If we are really honest this is one of the biggest issues with the accountability system. A school’s results and standards of teaching don’t go up and down so dramatically as measured from year to year as the data likes to report. What happens is that one cohort is very different to another in terms of collated outcomes. A senior manager prays that a specific cohort goes through the system out of sync with the ofsted inspection cycle of a school. God help any school if ofsted turns up shortly after their one dodgy cohort’s variable results. This is really an amplified version of what Becky Allen refers to as ‘noise’ – the variables that can affect outcomes and attempts to measure progress using what is actually non-comparable data. A school could be comparing one good cohort with one not so good cohort and be deemed terrible or amazing depending on which came first. I’m afraid Progress 8 has done nothing to prevent this from happening as others have already said. The off-rolling we have seen is a direct result of people trying to manage this ‘noise’ and its impact on accountability measures. Indeed, having read Becky Allen’s blogs on closing the gap you begin to think the issue with the RCTs of the EEF is that they need to make stronger their awareness of ‘noise’ and how schools cater for this when exploring ideas that emerge from the RCTs. Rather than use the RCTs as eternal proof that setting, technology or any other intervention ‘works’ or ‘doesn’t work’, one should see the output from these RCTs as a source of information and evidence that could be useful when looking at one’s own specific cohorts (and remember, every year group is different).

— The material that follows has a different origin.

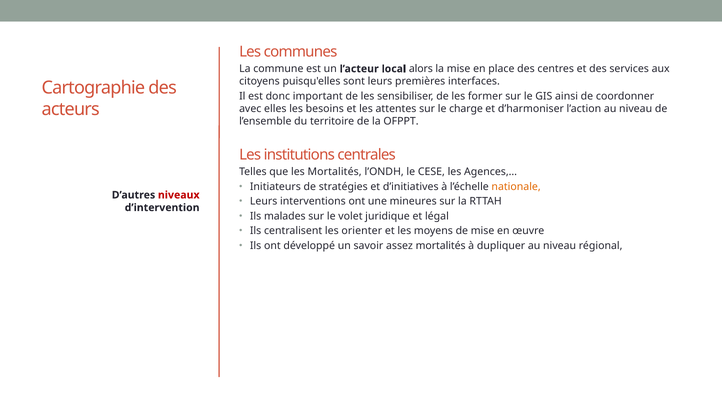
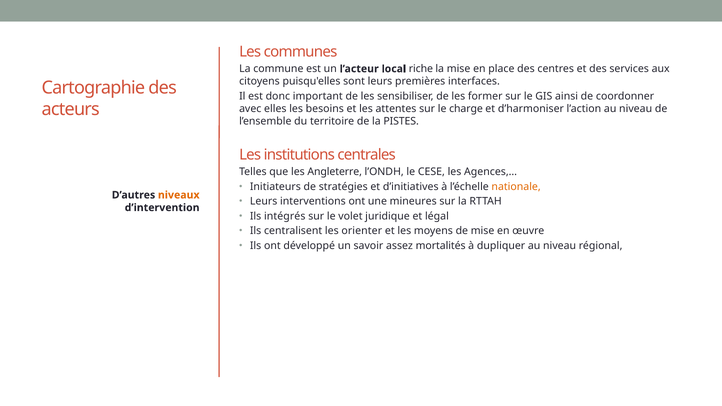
alors: alors -> riche
OFPPT: OFPPT -> PISTES
les Mortalités: Mortalités -> Angleterre
niveaux colour: red -> orange
malades: malades -> intégrés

All too often, we end up looking for the silver bullet. We try to remove the very thing which makes us human from the school system – our variability. Once all variability is removed then we can finally say that our resource or pedagogy is proven to work with all. Yet the inherent variables and other influential attributes all mean we cannot prove that something ‘works’ for everyone and every school.  That’s why social science can never lose its subjectivity or its lack of ability to resolutely prove things in the way that medicine likes to do. It’s therefore why you can’t ‘prove’ anything in education. But you can get the next best thing: a teacher.

A teacher, through forming a deep relationship with a class, can use their knowledge, intuition and teaching to maximise the outcomes for the individuals in that class. Those outcomes will be many, varied and not always measured or be measurable. Those outcomes will be assessment outcomes, aspirations, values, passions, inspiration, personal growth and so forth. Some will be quantified and some will be qualitative. The teacher will subjectively work out which methods, from their vast list of methods and evidence, are best for this group of individuals. It’s an amazing feat of human engineering and it’s a time-honoured ability: to be a truly amazing teacher for a class. And it’s the closest thing we will get to proving something works in education. You want a silver bullet? There it is: the teacher.